• [Problemas e tarefas]
1. Por favor, redigite o trecho fornecido sobre a corresponsabilidade do lesado, do segmento que vai de "Nesta empreitada, vamos" até "reconhecimento do instituto.".
2. Com base no texto sobre a corresponsabilidade do lesado, responda:
(a) Qual artigo do Código Civil prevê expressamente a corresponsabilidade do lesado em âmbito extracontratual?
(b) De quem é o artigo apresentado na última coluna sobre o direito contratual americano?
(c) Segundo o art. 484 da Consolidação das Leis do Trabalho, havendo culpa recíproca, em quanto o tribunal reduz a indenização?

• [Trecho fornecido]
══════════════════════════════
Introdução
Na última coluna iniciei a discussão sobre se a "corresponsabilidade" do lesado seria aplicável ou não em âmbito contratual. Como foi explicado, nos EUA a doutrina tem refletido sobre esta questão. O instituto da corresponsabilidade (comparative negligence) se popularizou no campo da responsabilidade civil extracontratual (tort law), mas a mesma mudança tem demorado a ocorrer no Direito Contratual. Foi apresentado artigo de Ariel Porat, no qual este autor analisa as dificuldades e benefícios de reconhecimento da figura no direito contratual americano1.
Na presente coluna vamos enfrentar a questão à luz do direito brasileiro. Como sabido, a corresponsabilidade do lesado é instituto consagrado em âmbito extracontratual, previsto expressamente no art. 945, do Código Civil. A questão a analisar é se, em âmbito contratual, é possível reconhecer como juridicamente relevantes situações em que devedor e credor concorrem culposamente para o evento danoso, de modo a haver uma corresponsabilidade entre as partes e consequente redução do valor da indenização do lesado.
Nesta empreitada, vamos primeiramente verificar se já há manifestações da corresponsabilidade do lesado no direito brasileiro e, em seguida, analisar possíveis obstáculos ao reconhecimento do instituto.
Expressões da corresponsabilidade do lesado no direito contratual
Feita uma varredura nas principais leis e na jurisprudência do STJ, verificou-se que já existem manifestações reconhecidas de corresponsabilidade do lesado no direito brasileiro. De um lado, na Consolidação das Leis do Trabalho encontra-se previsão legal acerca de situação, no contrato do trabalho, em que empregador e empregado concorrem culposamente para a rescisão do contrato: "Art. 484. Havendo culpa recíproca no ato que determinou a rescisão do contrato de trabalho, o tribunal de trabalho reduzirá a indenização à que seria devida em caso de culpa exclusiva do empregador, por metade."
══════════════════════════════
• [Extratos de dados]
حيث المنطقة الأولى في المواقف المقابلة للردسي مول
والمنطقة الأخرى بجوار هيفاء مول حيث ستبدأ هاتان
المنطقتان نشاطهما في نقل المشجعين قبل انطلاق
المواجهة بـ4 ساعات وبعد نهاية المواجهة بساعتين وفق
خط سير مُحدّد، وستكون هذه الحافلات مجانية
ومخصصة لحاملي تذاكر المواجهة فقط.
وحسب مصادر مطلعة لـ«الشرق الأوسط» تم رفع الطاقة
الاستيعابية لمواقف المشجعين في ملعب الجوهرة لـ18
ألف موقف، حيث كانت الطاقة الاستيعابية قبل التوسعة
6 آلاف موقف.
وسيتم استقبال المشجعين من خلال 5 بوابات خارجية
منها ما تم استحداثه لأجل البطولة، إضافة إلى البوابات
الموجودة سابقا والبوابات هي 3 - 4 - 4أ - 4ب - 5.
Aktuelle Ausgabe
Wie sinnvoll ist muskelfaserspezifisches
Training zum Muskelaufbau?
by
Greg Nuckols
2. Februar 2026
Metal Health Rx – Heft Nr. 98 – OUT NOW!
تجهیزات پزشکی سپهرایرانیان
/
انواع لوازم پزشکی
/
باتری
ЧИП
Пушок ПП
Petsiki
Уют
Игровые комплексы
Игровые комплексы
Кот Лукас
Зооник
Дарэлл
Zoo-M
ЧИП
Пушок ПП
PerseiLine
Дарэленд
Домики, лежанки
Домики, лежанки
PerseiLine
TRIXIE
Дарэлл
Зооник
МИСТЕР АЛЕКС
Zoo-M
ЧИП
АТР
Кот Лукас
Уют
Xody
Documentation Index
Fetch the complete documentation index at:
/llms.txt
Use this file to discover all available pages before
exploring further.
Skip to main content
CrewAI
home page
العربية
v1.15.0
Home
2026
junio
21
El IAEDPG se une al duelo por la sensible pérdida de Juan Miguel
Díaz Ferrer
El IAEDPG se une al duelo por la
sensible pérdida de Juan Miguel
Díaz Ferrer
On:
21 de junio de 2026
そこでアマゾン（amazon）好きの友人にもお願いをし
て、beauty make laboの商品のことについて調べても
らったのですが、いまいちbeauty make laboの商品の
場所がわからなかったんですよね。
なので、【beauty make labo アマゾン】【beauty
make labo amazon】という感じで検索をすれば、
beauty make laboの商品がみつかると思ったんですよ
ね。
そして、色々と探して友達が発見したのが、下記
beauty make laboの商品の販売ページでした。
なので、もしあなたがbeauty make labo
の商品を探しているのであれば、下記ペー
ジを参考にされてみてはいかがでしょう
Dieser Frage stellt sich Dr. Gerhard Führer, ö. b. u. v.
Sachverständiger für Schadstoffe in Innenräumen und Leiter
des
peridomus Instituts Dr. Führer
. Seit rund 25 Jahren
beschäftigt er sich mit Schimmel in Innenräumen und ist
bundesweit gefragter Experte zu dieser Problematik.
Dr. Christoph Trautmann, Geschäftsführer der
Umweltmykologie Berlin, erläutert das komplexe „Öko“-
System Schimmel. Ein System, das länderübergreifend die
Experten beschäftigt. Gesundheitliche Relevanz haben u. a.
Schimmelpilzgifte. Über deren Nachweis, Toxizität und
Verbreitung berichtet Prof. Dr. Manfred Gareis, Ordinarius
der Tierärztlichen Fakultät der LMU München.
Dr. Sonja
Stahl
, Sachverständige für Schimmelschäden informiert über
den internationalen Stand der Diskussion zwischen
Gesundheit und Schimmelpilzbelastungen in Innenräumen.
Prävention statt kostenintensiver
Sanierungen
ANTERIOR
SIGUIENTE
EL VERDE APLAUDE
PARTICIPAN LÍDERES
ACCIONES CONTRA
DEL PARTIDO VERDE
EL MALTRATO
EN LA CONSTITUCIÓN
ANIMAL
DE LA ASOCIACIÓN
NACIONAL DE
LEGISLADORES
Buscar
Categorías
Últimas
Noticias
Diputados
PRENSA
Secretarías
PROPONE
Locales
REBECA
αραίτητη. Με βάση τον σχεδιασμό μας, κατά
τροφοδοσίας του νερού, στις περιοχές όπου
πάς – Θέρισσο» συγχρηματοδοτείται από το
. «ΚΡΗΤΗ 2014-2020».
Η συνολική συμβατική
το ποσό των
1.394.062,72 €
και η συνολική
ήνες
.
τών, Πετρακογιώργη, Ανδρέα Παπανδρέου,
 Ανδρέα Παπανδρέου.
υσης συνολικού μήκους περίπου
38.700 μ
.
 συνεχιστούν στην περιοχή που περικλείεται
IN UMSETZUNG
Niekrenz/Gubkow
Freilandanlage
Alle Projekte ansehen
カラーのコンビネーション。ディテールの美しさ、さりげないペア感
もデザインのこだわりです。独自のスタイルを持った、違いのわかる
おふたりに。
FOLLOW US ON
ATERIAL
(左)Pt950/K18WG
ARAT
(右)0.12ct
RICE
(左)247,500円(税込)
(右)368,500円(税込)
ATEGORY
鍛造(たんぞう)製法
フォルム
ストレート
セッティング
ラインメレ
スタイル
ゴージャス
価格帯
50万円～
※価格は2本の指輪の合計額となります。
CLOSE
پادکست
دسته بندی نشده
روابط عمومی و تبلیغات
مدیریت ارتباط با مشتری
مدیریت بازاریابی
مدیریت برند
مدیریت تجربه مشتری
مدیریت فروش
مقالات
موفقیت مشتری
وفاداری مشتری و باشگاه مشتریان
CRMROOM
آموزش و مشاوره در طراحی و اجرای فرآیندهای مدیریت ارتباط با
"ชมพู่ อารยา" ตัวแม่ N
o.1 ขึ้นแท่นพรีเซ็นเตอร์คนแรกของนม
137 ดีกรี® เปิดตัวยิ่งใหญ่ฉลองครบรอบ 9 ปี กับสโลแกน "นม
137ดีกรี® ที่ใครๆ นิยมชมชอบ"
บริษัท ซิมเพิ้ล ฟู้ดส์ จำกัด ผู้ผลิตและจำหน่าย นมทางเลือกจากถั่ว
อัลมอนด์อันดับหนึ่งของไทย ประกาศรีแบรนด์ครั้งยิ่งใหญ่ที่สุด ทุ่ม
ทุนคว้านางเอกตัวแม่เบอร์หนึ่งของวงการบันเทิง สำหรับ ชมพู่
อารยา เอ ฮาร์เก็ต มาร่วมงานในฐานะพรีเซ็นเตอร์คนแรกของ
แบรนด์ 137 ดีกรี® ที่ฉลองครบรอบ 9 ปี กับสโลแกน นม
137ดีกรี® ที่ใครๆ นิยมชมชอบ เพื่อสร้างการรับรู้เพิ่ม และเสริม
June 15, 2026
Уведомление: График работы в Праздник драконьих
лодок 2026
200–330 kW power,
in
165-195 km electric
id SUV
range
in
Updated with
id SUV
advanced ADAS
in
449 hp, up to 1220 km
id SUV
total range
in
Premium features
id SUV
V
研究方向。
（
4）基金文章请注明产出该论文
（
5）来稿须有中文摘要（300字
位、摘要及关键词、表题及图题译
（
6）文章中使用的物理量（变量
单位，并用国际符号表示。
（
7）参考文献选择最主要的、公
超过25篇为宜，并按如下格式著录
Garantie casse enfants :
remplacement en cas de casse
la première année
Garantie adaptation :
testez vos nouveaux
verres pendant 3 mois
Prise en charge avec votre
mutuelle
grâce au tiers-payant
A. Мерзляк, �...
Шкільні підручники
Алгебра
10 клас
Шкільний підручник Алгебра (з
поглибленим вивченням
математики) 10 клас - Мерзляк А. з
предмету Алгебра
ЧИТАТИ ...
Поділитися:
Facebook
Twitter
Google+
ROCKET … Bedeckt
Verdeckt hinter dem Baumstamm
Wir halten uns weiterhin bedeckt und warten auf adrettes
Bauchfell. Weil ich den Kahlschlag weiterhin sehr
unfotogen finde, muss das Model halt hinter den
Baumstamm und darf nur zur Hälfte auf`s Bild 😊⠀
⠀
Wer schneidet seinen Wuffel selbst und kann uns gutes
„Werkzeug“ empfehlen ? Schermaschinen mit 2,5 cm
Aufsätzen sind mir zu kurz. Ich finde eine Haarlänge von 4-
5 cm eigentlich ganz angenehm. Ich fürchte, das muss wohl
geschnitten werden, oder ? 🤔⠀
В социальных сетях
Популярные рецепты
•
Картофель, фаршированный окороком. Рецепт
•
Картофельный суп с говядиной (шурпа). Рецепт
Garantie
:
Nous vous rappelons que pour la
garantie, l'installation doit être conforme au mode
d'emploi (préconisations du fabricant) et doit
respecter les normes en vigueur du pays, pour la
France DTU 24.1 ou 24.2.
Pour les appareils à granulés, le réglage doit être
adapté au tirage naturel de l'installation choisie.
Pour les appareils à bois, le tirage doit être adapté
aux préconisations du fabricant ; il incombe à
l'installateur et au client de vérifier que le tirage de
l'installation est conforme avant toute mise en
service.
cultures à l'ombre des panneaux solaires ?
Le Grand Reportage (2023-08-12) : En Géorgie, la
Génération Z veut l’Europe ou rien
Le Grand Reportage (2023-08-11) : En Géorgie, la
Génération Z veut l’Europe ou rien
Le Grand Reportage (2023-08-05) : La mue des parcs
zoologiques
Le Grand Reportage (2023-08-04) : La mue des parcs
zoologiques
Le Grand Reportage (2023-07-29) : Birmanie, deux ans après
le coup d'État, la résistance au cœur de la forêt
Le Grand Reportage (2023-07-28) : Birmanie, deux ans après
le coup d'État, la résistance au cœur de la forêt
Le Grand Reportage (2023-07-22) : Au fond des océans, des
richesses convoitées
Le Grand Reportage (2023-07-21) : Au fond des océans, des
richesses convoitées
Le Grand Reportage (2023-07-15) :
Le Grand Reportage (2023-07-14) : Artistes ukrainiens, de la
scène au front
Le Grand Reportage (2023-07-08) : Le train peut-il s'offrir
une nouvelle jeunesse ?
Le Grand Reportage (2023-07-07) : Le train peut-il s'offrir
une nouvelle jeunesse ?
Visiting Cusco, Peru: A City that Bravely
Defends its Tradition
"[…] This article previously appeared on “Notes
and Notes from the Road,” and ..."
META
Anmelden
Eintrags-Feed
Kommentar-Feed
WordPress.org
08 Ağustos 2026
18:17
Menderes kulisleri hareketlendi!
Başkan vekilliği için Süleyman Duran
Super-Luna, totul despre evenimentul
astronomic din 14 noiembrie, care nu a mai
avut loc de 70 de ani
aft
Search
══════════════════════════════
• [Respostas por tarefa]
1.
Nesta empreitada, vamos primeiramente verificar se já há manifestações da corresponsabilidade do lesado no direito brasileiro e, em seguida, analisar possíveis obstáculos ao reconhecimento do instituto.

2.
(a) O art. 945 do Código Civil.
(b) De Ariel Porat.
(c) Por metade da indenização que seria devida em caso de culpa exclusiva do empregador.